The ChIP-Seq technology can be applied to other types of proteins in addition to TFs. For example, multiple studies have utilized ChIP-Seq to identify histone modification sites in the genome [12
], which is reviewed in Park [45
]. Since the underlying two-component HMM is quite general, HPeak can also be applied to data collected from other types of sequencing-based experiments such as MeDIP-seq [46
], RNA-seq [47
] and methylation pattern discovery [19
]. In these experiments, HPeak can be used to identify regions in the genome that is significantly enriched for sequencing reads. Some adjustment of HPeak parameters such as bin size may be needed when analyzing non-ChIP-Seq type of data.
The HMM used in HPeak assumes two different states: enriched and non-enriched. Although such a scheme is well-accepted in ChIP-chip analyses [33
], it is possible and of interest to consider more sophisticated HMM schemes where more than two states are allowed.
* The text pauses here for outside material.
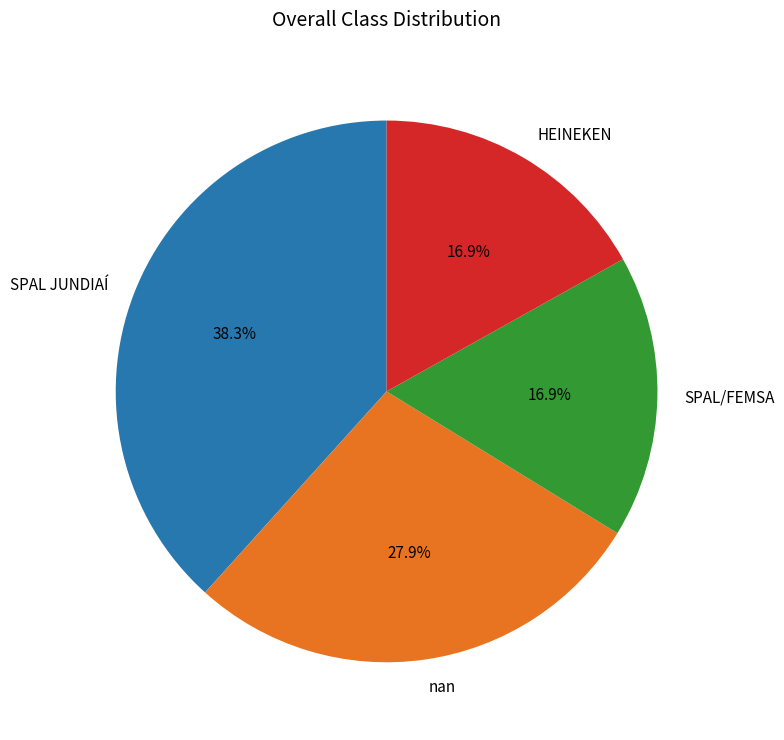

To the nearest percent, what portion does nan represent?

28%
As an example, we may consider a four-state HMM: enrichment of reads on the positive strand, enrichment of reads on the negative strand, enrichment of reads on both strands and no enrichment. By utilizing strand information, we will be able to better identify true binding events since a symmetric pattern among reads with different strands is expected around the binding sites. Another possibility is to distinguish shapes of peaks, such as sharp peaks, broad and low plateaus. These may help us to distinguish different types of binding events.
We assume HDF counts follow ZIP and GP distributions in background and ChIP-enriched regions respectively. Other probability distributions such as negative binomial (NB) has also been used to model ChIP-Seq data [22
]. It is of interest to understand whether these distributions fit observed ChIP-Seq data better than the standard Poisson distribution. To investigate, we fit GP, Poisson and NB distributions to the number of HDFs found in NRSF and STAT1 ChIP-Seq data. For the number of HDFs found in the ChIP-enriched regions, we found that the GP distribution shows a much better fit than the Poisson distribution and a slightly better fit than the NB distributions. An example of the model fit can be found in Figure S4 in additional file 1
. For the number of HDFs found in background regions, we found that the ZIP distribution produces a slightly better fit than both Poisson and NB distributions (data not shown).
The current HPeak algorithm does not distinguish reads of different orientation within a peak. Such information has been shown to be informative in pinpointing the summit of the peak and to estimate the DNA fragment length [20
]. We plan to incorporate such information in the future release of HPeak and we believe it will further enhance the performance of the HPeak program.